The advent of cell and gene therapies brings the rare disease community hope of powerful treatments and potential cures. Still, this emerging area is also creating challenges for various rare disease stakeholders centered on collecting, storing, and sharing data.
Data is critical for enabling the clinical development for cell and gene therapies in rare diseases in part because of the compressed development timeline for these treatments relative to other drugs and biologics. Having adequate data is essential for gaining insight into designing a clinical trial for therapy and identifying potential endpoints. Because trials for these therapies often rely on small patient populations, they may be performed without a comparator arm, with natural history studies serving as an alternative to using a placebo control.
The emergence of cell and gene therapies, though, adds to the data demands on drug developers as pressure from regulators and payers adds to the data burden they face. As data requirements have grown, cell, and gene therapy developers wonder how to meet their data demands best.
“It’s a challenge for drug developers to maintain registries,” said RARE-X board member Betsy Bogard, who is a program leader in early development at the gene therapy developer AVROBIO, and chair of the research committee of the rare disease organization International Fibrodysplasia Ossificans Progressiva Association. “There’s a need to collect data over the long-term. Doing it in a shared platform might be more sustainable than trying to have one single drug developer support a single registry.”
A McKinsey & Company report from 2019 on the opportunities and challenges for gene therapy notes that clinical development organizations will need to make “significant” data collection investments beyond launch. These investments include patient registries, confirmatory trials, and innovative usage of real-world data to monitor safety and efficacy over extended periods, in addition to continuing to build the value story.
The U.S. Food and Drug Administration requires gene therapy producers to provide up to 15 years of follow-up data on their products. The agency wants to understand not only how long the benefits they provide last, but whether there are safety issues that become apparent over time, such as whether the therapy can increase the risk of developing cancer.
For payers, the concern is figuring out the value of these high-priced therapies. A gene therapy that cures a rare disease and may prevent the need for a costly enzyme replacement therapy could justify a heftier price tag than one that has its benefits slowly fade over time.
“Payers need assurance that there’s value for money,” said Bogard. “They also need a data source to demonstrate that the gene therapy that they’ve paid for is safe and durable, and provides a meaningful clinical benefit. And the payers typically don’t really want the data coming from the drug developer themselves. They either want data from their own claims data sets or potentially from a third party.”
That creates an opportunity for the rare disease patient community to serve as stewards of their data. Doing so can ensure data gets to all of the groups that need it to accelerate the development of new therapies and make sure the ones that are approved are as safe and effective as they are believed to be.
“Right now, there is no uniform platform for doing this and there is not a playbook in place yet for doing it in a way that’s going to meet the requirements for all the regulators and payers.
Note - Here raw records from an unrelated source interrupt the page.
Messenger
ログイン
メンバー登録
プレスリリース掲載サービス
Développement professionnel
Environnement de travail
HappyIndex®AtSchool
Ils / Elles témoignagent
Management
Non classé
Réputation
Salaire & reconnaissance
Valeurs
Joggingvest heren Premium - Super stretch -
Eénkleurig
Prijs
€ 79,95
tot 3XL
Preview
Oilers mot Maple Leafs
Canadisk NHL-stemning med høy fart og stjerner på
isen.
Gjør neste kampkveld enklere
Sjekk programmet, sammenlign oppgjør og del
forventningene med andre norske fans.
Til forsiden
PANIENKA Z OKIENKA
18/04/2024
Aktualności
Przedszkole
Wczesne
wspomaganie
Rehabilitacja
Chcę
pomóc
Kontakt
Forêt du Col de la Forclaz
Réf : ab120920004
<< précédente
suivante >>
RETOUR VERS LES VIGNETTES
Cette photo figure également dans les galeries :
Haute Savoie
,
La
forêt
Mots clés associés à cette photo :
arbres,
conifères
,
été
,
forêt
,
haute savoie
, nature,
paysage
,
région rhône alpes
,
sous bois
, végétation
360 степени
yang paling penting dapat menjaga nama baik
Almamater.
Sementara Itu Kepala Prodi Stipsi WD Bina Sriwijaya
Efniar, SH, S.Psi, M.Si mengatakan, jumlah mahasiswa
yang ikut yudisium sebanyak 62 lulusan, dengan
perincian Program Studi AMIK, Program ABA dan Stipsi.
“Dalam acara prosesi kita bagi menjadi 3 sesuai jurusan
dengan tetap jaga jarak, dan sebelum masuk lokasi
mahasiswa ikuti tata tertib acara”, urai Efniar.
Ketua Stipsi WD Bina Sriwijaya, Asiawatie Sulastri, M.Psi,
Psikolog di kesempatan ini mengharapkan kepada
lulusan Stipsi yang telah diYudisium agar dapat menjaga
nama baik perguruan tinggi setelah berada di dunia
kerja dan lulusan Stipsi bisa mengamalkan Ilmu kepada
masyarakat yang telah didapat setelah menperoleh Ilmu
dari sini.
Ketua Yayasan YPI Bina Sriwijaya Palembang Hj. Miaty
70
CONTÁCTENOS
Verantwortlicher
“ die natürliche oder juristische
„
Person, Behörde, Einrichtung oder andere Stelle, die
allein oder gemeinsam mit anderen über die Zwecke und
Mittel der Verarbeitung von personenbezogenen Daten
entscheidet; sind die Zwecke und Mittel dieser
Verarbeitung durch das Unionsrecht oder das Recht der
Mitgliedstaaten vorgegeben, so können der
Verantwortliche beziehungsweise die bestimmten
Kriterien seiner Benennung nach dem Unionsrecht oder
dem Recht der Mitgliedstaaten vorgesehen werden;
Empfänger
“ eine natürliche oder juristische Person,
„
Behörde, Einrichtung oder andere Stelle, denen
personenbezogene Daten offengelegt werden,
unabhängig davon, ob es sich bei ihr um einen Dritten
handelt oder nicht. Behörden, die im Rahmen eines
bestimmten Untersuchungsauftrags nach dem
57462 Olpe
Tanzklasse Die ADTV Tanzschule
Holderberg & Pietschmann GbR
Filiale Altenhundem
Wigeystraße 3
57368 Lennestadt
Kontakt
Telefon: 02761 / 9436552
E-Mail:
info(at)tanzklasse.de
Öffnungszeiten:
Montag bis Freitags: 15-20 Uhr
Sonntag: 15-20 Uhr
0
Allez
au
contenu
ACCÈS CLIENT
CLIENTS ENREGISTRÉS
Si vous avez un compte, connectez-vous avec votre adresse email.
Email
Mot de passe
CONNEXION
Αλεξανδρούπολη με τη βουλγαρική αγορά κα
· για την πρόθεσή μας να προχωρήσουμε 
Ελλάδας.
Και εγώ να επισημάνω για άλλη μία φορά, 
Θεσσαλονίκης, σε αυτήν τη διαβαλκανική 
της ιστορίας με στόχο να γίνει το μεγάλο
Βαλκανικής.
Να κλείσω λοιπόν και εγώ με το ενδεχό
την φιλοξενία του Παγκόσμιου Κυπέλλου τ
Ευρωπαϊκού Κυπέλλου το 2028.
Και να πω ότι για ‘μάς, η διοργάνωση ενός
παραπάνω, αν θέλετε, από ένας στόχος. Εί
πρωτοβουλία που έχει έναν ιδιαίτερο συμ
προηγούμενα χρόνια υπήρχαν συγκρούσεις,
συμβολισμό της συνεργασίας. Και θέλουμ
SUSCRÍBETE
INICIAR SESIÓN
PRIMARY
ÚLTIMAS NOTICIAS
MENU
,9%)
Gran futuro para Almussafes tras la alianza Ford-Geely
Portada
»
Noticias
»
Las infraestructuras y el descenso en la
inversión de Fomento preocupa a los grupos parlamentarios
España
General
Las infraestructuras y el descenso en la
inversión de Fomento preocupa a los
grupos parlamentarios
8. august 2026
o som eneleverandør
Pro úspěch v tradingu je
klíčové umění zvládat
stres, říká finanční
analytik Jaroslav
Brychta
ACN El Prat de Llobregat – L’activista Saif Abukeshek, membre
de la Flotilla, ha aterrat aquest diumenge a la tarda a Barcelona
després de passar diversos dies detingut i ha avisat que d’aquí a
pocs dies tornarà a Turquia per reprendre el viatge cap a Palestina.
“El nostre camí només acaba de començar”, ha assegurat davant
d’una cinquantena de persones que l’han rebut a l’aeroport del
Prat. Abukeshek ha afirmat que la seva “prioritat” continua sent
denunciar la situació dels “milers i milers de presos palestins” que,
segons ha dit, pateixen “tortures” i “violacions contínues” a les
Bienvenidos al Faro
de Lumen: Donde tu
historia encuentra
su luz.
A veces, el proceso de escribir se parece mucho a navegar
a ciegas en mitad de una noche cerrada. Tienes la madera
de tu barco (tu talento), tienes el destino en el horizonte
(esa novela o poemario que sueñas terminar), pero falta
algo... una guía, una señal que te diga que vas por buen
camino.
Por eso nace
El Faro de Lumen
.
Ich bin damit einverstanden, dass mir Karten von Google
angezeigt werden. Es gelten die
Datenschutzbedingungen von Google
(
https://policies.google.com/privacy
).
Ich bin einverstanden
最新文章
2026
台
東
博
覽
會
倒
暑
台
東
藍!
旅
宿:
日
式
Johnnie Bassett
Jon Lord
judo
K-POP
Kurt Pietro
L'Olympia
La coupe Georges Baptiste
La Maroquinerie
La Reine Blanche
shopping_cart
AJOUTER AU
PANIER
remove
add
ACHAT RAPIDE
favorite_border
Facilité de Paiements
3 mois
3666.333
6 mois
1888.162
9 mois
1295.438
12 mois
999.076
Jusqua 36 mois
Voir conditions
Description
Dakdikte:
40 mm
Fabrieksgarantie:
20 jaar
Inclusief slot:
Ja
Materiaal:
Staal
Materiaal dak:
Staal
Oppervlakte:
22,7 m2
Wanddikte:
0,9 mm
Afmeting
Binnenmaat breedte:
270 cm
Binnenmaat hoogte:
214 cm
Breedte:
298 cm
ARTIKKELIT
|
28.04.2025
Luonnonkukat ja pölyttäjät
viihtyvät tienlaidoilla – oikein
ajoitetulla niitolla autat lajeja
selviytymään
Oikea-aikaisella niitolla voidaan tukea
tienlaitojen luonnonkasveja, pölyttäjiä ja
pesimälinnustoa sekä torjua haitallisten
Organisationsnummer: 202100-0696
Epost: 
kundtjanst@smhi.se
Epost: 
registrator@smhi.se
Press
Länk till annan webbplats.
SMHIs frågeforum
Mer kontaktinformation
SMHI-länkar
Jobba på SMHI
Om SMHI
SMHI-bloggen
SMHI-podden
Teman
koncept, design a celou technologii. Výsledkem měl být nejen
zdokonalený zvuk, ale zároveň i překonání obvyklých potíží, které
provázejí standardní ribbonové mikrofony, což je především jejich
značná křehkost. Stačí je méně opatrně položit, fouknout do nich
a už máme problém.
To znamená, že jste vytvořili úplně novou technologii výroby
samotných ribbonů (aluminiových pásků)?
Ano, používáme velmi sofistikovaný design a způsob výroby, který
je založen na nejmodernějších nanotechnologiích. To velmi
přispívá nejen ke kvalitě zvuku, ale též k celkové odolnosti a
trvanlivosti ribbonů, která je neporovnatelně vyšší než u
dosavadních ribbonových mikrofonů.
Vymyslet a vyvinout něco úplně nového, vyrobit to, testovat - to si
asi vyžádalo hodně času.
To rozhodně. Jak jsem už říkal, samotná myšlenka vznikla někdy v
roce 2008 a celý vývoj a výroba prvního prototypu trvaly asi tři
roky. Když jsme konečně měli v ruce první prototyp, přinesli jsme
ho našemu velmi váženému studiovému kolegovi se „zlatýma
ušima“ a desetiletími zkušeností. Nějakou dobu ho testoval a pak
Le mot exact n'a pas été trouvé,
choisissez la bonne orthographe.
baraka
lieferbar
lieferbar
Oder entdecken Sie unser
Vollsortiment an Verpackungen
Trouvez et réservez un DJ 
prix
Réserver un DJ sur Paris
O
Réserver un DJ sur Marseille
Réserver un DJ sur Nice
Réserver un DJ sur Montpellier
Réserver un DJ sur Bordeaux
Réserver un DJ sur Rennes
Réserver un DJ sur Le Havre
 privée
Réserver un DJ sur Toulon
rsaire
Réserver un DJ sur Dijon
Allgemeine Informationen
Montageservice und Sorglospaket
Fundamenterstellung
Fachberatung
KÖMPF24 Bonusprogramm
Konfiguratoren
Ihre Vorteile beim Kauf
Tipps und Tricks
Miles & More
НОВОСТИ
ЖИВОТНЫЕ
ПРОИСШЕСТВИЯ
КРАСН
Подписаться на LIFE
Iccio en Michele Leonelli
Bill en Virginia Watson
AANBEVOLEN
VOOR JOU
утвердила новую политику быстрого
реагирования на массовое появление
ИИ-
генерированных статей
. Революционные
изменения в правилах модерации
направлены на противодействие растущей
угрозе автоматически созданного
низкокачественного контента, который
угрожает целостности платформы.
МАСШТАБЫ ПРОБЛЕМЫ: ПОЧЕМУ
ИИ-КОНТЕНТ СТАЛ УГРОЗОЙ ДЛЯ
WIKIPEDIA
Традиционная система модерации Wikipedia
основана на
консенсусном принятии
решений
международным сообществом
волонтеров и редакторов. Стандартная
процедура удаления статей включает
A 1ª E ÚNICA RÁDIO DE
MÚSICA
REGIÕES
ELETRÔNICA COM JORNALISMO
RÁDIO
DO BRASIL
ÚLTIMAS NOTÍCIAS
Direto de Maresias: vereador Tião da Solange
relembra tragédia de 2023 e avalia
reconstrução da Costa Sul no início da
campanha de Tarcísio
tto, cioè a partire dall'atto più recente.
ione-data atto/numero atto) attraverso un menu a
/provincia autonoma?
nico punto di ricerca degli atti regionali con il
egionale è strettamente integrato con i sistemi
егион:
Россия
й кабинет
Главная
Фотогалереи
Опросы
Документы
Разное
It has to be created,” said RARE-X board member Morrie Ruffin, who is managing partner for the consulting firm Adjuvant Consulting and executive director of the Alliance for Regenerative Medicine Foundation for Cell and Gene Medicine. “These types of registries do not exist. There are a few companies, including some of the larger pharma companies, that have started to invest in this, but it’s not trivial. It’s pretty daunting for a lot of the small- and medium-sized companies.”
Patient organizations may be well-positioned to oversee patient data, ensure access, and eliminate demands on patients and clinicians having to provide data anew to different entities each time a new treatment emerges from a different drug company. It can also provide therapy developers with critical data sets that are ready to use and immediately accessible, an alternative to the time consuming and expensive process of collecting data during the development cycle.
The problem is that most patient organizations lack the financial muscle and technical expertise to build the infrastructure necessary to take on such a role. That’s where RARE-X has an opportunity to have an impact by providing a platform to enable patient organizations to build data sets robust enough to meet the expectations of regulators, drug developers, and payers.
Ruffin believes the next wave of gene and cell therapy programs will be an early test for the industry as a number of significant product approvals are anticipated in the next two to three years. With those approvals will come significant outcomes data reporting and long-term follow-up requirements. He said the question would be, how will they satisfy the regulators and satisfy the payers?
“They’re going to need to do it, and they’re going to have to do it quickly,” he said. “There’s some urgency attached to this.”